• _Data under study_
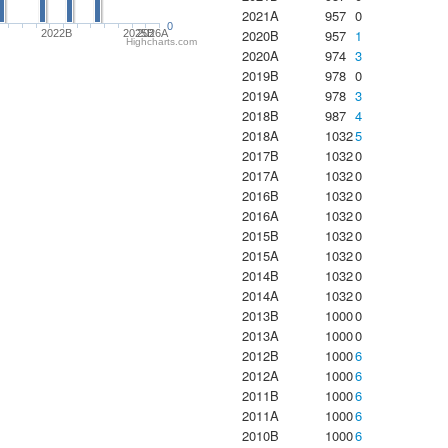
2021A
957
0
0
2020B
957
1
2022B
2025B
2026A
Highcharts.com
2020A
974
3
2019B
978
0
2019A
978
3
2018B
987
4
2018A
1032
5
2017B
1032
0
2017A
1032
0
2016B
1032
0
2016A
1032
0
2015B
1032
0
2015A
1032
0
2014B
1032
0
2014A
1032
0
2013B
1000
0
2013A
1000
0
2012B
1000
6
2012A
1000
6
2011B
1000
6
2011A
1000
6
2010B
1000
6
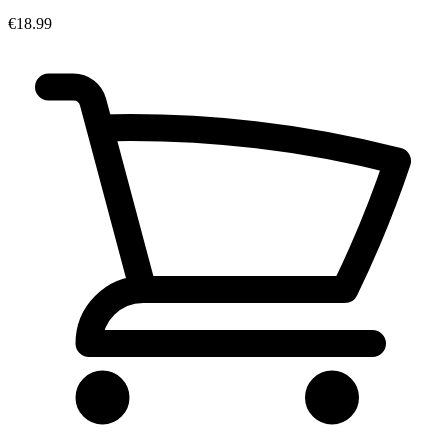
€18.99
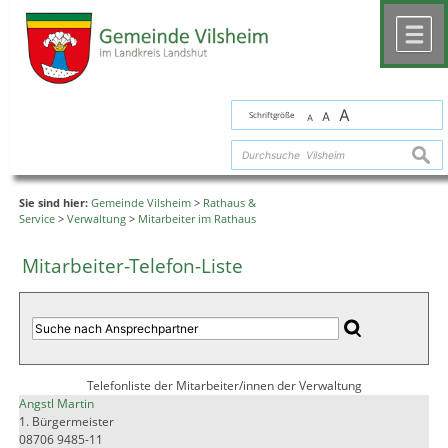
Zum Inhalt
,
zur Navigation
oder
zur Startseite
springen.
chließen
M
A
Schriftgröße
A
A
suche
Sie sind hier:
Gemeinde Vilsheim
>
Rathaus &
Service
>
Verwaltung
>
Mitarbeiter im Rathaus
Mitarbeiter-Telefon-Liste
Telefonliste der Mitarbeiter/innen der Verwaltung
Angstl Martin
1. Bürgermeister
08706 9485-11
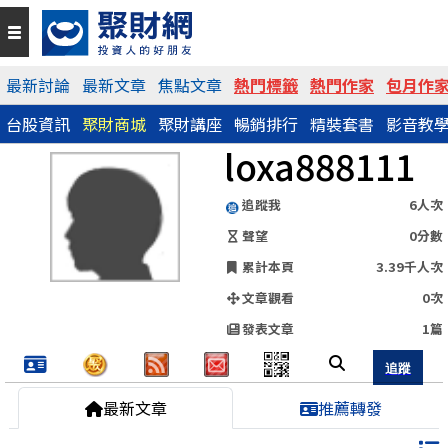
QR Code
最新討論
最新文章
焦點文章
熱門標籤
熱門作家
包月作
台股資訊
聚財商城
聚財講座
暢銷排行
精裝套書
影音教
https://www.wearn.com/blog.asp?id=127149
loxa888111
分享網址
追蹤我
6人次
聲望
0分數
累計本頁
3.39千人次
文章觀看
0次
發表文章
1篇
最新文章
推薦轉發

• _Directive_
Could you reproduce all of the material exactly? Keep the pictures out of it.

• _Exercise response_
2021A
957
0
0
2020B
957
1
2022B
2025B
2026A
Highcharts.com
2020A
974
3
2019B
978
0
2019A
978
3
2018B
987
4
2018A
1032
5
2017B
1032
0
2017A
1032
0
2016B
1032
0
2016A
1032
0
2015B
1032
0
2015A
1032
0
2014B
1032
0
2014A
1032
0
2013B
1000
0
2013A
1000
0
2012B
1000
6
2012A
1000
6
2011B
1000
6
2011A
1000
6
2010B
1000
6
€18.99
Zum Inhalt
,
zur Navigation
oder
zur Startseite
springen.
chließen
M
A
Schriftgröße
A
A
suche
Sie sind hier:
Gemeinde Vilsheim
>
Rathaus &
Service
>
Verwaltung
>
Mitarbeiter im Rathaus
Mitarbeiter-Telefon-Liste
Telefonliste der Mitarbeiter/innen der Verwaltung
Angstl Martin
1. Bürgermeister
08706 9485-11
QR Code
最新討論
最新文章
焦點文章
熱門標籤
熱門作家
包月作
台股資訊
聚財商城
聚財講座
暢銷排行
精裝套書
影音教
https://www.wearn.com/blog.asp?id=127149
loxa888111
分享網址
追蹤我
6人次
聲望
0分數
累計本頁
3.39千人次
文章觀看
0次
發表文章
1篇
最新文章
推薦轉發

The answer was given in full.